Para ela, é importante pensarmos em leis para que pessoas trans do gênero feminino não precisem estar em um espaço como esse, obrigatoriamente frequentado por homens.

O que mulheres trans precisam fazer para serem dispensadas?

Quem não é dispensado no dia do alistamento precisa retornar ao exército para a realização de exames físicos. E se a dispensa só é obrigatória quando seu documento está retificado ou em vias de, há o risco de a mulher ser chamada novamente - apesar de que a tendência é de dispensa. Tanto que, segundo especialistas, é raro que aconteça.

"Nem na época mais antiga escutei relatos de que mulheres trans, já em transição, precisaram passar por exames físicos. Normalmente, elas recebem baixa porque há uma restrição de pessoas trans dentro das forças armadas", diz Maria Eduarda.

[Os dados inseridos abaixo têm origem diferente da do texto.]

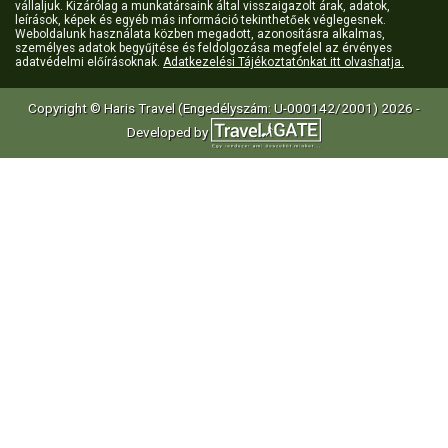
vállaljuk. Kizárólag a munkatársaink által visszaigazolt árak, adatok,
leírások, képek és egyéb más információ tekinthetőek véglegesnek.
Weboldalunk használata közben megadott, azonosításra alkalmas,
személyes adatok begyűjtése és feldolgozása megfelel az érvényes
adatvédelmi előírásoknak.
Adatkezelési Tájékoztatónkat itt olvashatja.
Copyright © Haris Travel (Engedélyszám: U-000142/2001) 2026 -
Developed by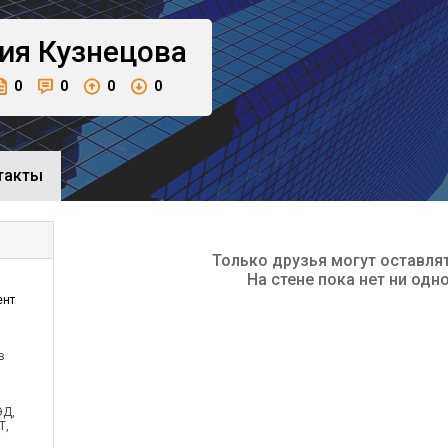
ия
Кузнецова
0
0
0
0
такты
Только друзья могут оставля
На стене пока нет ни одн
ент
в
ЭД,
Т,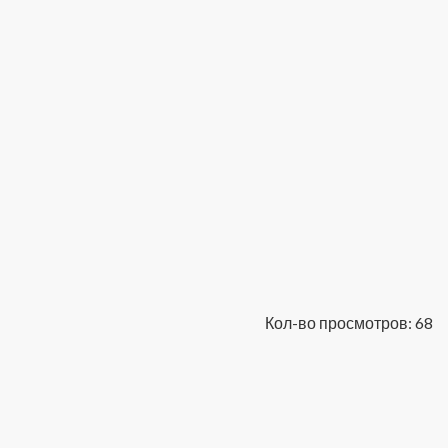
Кол-во просмотров: 68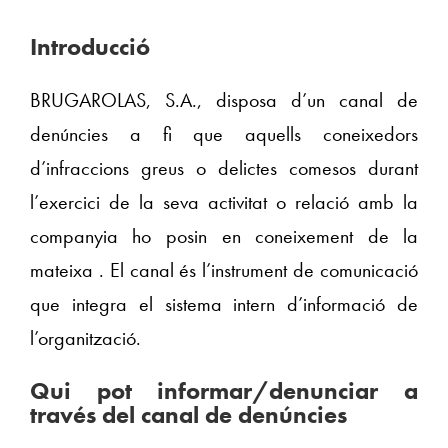
Introducció
BRUGAROLAS, S.A., disposa d’un canal de
denúncies a fi que aquells coneixedors
d’infraccions greus o delictes comesos durant
l’exercici de la seva activitat o relació amb la
companyia ho posin en coneixement de la
mateixa . El canal és l’instrument de comunicació
que integra el sistema intern d’informació de
l’organització.
Qui pot informar/denunciar a
través del canal de denúncies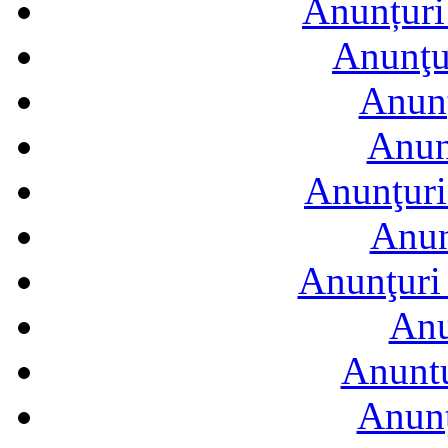
Anunțuri 
Anunţur
Anunţ
Anun
Anunţuri
Anun
Anunţuri 
Anu
Anuntu
Anunţ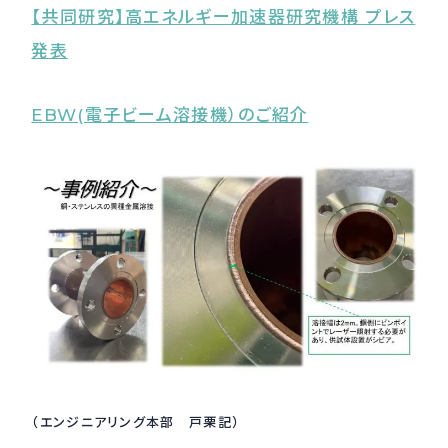
【共同研究】高エネルギー加速器研究機構 プレス
発表
EBW(電子ビーム溶接機）のご紹介
（エンジニアリング本部 戸栗記）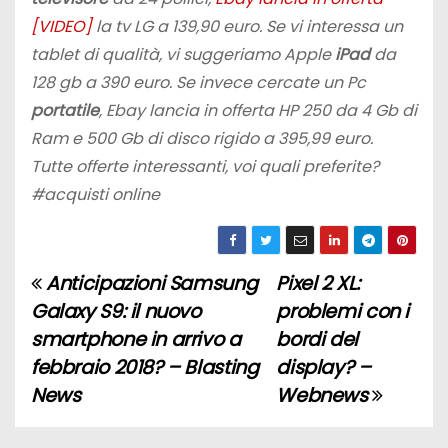
[VIDEO]
la tv LG a 139,90 euro. Se vi interessa un
tablet di qualità, vi suggeriamo Apple
iPad
da
128 gb a 390 euro. Se invece cercate un Pc
portatile
, Ebay lancia in offerta HP 250 da 4 Gb di
Ram e 500 Gb di disco rigido a 395,99 euro.
Tutte offerte interessanti, voi quali preferite?
#acquisti online
Anticipazioni Samsung
Pixel 2 XL:
N
Galaxy S9: il nuovo
problemi con i
a
smartphone in arrivo a
bordi del
febbraio 2018? – Blasting
display? –
v
News
Webnews
i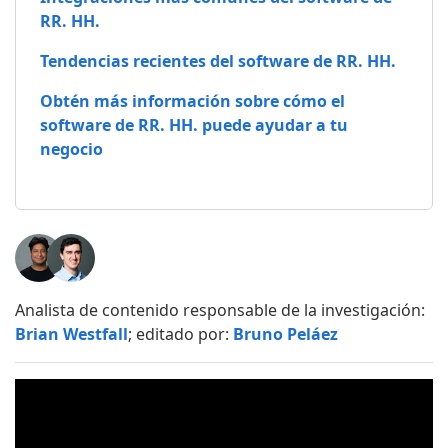
RR. HH.
Tendencias recientes del software de RR. HH.
Obtén más información sobre cómo el
software de RR. HH. puede ayudar a tu
negocio
Analista de contenido responsable de la investigación:
Brian Westfall
; editado por:
Bruno Peláez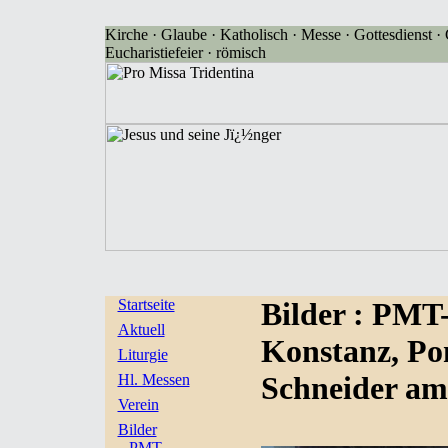
Kirche · Glaube · Katholisch · Messe · Gottesdienst · G
Eucharistiefeier · römisch
Startseite
Bilder
: PMT
Aktuell
Konstanz, Po
Liturgie
Schneider am 
Hl. Messen
Verein
Bilder
PMT-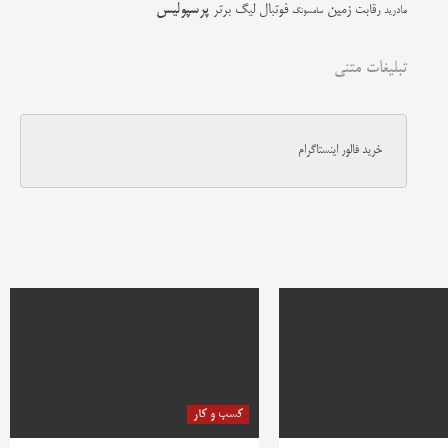
زمین
پرسپولیس
رقابت
فوتبال
لیگ برتر
مادرید
سامسونگ
تبلیغات متنی
خرید فالور اینستاگرام
کسب و کار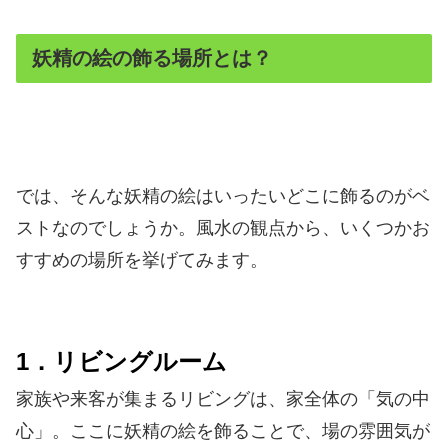
妖精の絵の飾る場所とは？
では、そんな妖精の絵はいったいどこに飾るのがベ
ストなのでしょうか。風水の観点から、いくつかお
すすめの場所を挙げてみます。
1．リビングルーム
家族や来客が集まるリビングは、家全体の「気の中
心」。ここに妖精の絵を飾ることで、場の雰囲気が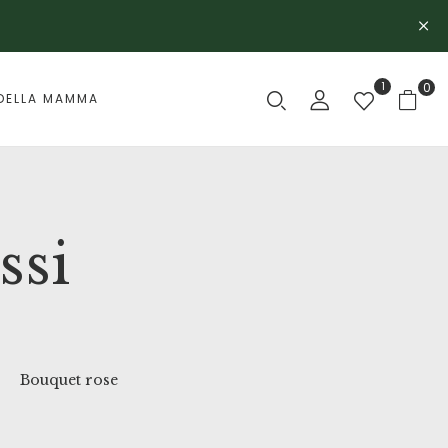
1
0
DELLA MAMMA
ssi
Bouquet rose
Compleanno
Comp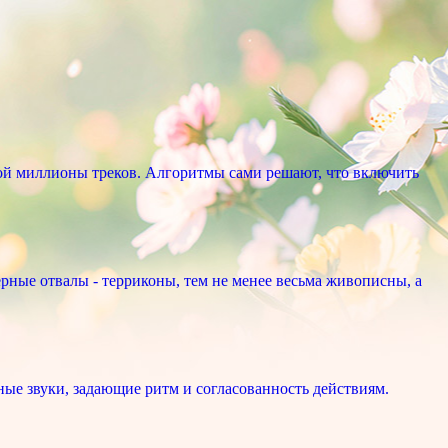
ой миллионы треков. Алгоритмы сами решают, что включить
рные отвалы - терриконы, тем не менее весьма живописны, а
ые звуки, задающие ритм и согласованность действиям.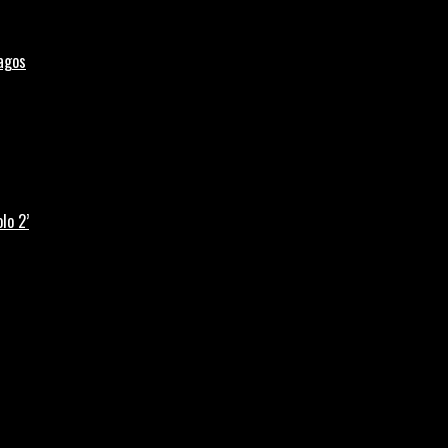
Lagos
lo 2’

Apesar da baixa, participar do evento solene do Juramento da Bandeira, onde todos, convocados e reservistas, ficam de frente para o símbolo nacional e repetem algumas palavras em respeito às forças armadas, segue obrigatório para todos: mulheres trans ou não.

Histórias do passado

A psicologa Pietra de Oliveira contou como foi sua experiência no alistamento. Para o pai dela, aquilo era fundamental para que "se tornasse homem" - Acervo pessoal  - Acervo pessoal
A psicologa Pietra de Oliveira contou como foi sua experiência no alistamento. Para o pai dela, aquilo era fundamental para que "se tornasse homem"
Imagem: Acervo pessoal

"Quando fiz meu alistamento, foi constrangedor. Há 24 era mais difícil. Eu me sentia uma mulher trans, mas ainda era um homem gay. Fui obrigada a me alistar, fiquei nua, fiz aqueles exames inescrupulosos e fui exposta ao ridículo", conta Pietra. Ela relata que poderia ter sido dispensada logo de início, porque não eram permitidas pessoas homossexuais no exército. E mesmo assim, avançou de fase na seleção. "As pessoas riam de mim, zoavam quando eu andava, porque eu já era afeminada. Fui totalmente exposta ao ridículo", diz.

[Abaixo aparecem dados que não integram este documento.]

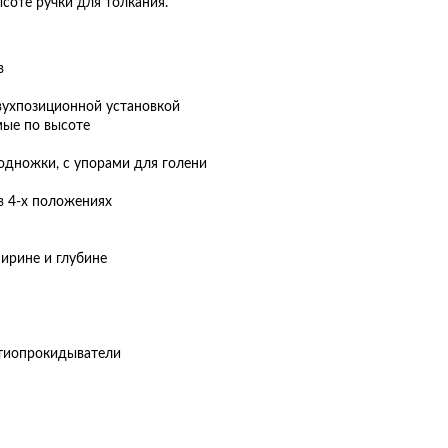
соте ручки для толкания.
в
двухпозиционной установкой
мые по высоте
одножки, с упорами для голени
в 4-х положениях
ирине и глубине
нтиопрокидыватели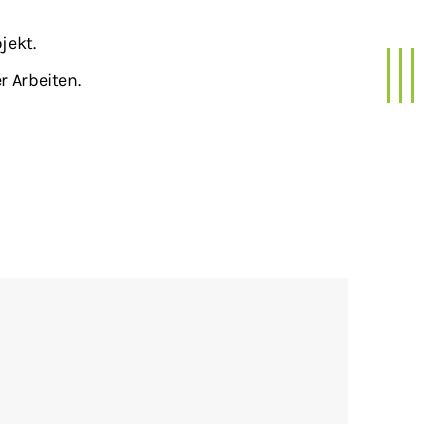
jekt.
r Arbeiten.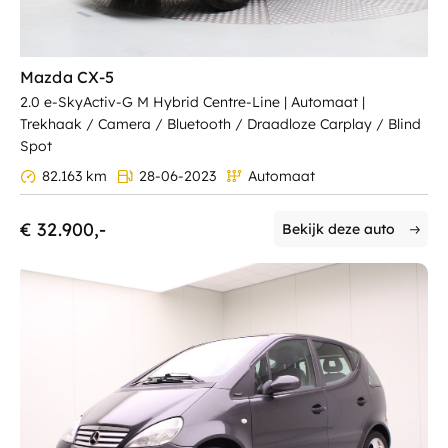
Mazda CX-5
2.0 e-SkyActiv-G M Hybrid Centre-Line | Automaat |
Trekhaak / Camera / Bluetooth / Draadloze Carplay / Blind
Spot
82.163 km
28-06-2023
Automaat
€ 32.900,-
Bekijk deze auto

Keila conta que já ouviu casos de uma travesti, há cerca de 40 anos, que precisou se embriagar para conseguir ir até o posto do exército, onde chegou de vestido e maquiada. "Perguntaram a ela porque estava daquele jeito logo na triagem. Ela explicou que não queria ficar ali", conta. Até mesmo sua experiência pessoal não foi boa.

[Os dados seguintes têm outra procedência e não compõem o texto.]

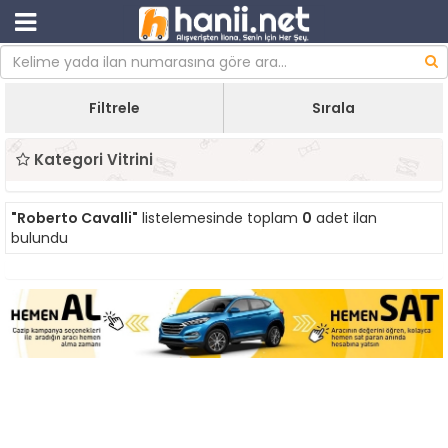
Filtrele
Sırala
Kategori Vitrini
"Roberto Cavalli"
listelemesinde toplam
0
adet ilan
bulundu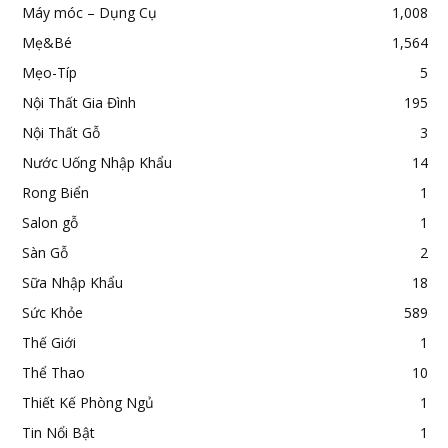
Máy móc – Dụng Cụ
1,008
Mẹ&Bé
1,564
Mẹo-Típ
5
Nội Thất Gia Đình
195
Nội Thất Gỗ
3
Nước Uống Nhập Khẩu
14
Rong Biển
1
Salon gỗ
1
Sàn Gỗ
2
Sữa Nhập Khẩu
18
Sức Khỏe
589
Thế Giới
1
Thể Thao
10
Thiết Kế Phòng Ngủ
1
Tin Nổi Bật
1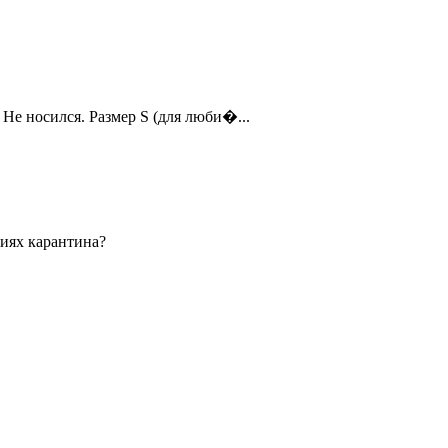
Не носился. Размер S (для люби�...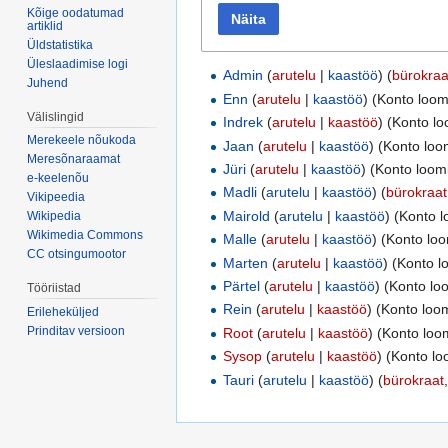
Kõige oodatumad
Näita
artiklid
Üldstatistika
Üleslaadimise logi
Admin
(
arutelu
|
kaastöö
)
‏‎ (
bürokraa
Juhend
Enn
(
arutelu
|
kaastöö
)
(Konto loomi
Välislingid
Indrek
(
arutelu
|
kaastöö
)
(Konto lo
Merekeele nõukoda
Jaan
(
arutelu
|
kaastöö
)
(Konto loom
Meresõnaraamat
Jüri
(
arutelu
|
kaastöö
)
(Konto loomi
e-keelenõu
Madli
(
arutelu
|
kaastöö
)
‏‎ (
bürokraat
Vikipeedia
Mairold
(
arutelu
|
kaastöö
)
(Konto l
Wikipedia
Wikimedia Commons
Malle
(
arutelu
|
kaastöö
)
(Konto loo
CC otsingumootor
Marten
(
arutelu
|
kaastöö
)
(Konto lo
Pärtel
(
arutelu
|
kaastöö
)
(Konto loo
Tööriistad
Rein
(
arutelu
|
kaastöö
)
(Konto loom
Erileheküljed
Prinditav versioon
Root
(
arutelu
|
kaastöö
)
(Konto loom
Sysop
(
arutelu
|
kaastöö
)
(Konto lo
Tauri
(
arutelu
|
kaastöö
)
‏‎ (
bürokraat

"Me alistei com 17 anos, hoje tenho 57 e precisei fazer o exame físico. Foi constrangedor. Eu já tinha todos os estereótipos de um gay, mas ainda não estava em transição, apesar de me compreender já naquele tempo como uma pessoa trans. Um oficial me chamou de lado e perguntou se eu queria servir, disse que não. E ele me falou que havia a possibilidade de trabalhar na cozinha e na limpeza. Neguei novamente", conta Keila.

Segurança e proteção

Ninguém é obrigado a passar por situações constrangedoras. Para Maria Eduarda, caso seja pedido a realização do exame físico para a mulher trans, onde há a necessidade de nudez, a orientação é se retirar do local e procurar um grupo de apoio.

"Isso é uma violação de direitos humanos. As Forças Armadas não podem punir uma pessoa que saiu do local para evitar uma situação constrangedora que não é obrigada passar", diz.

Nesse caso, por ter interrompido o processo, vale procurar a instrução de um advogado para saber como seguir com os próximos passos.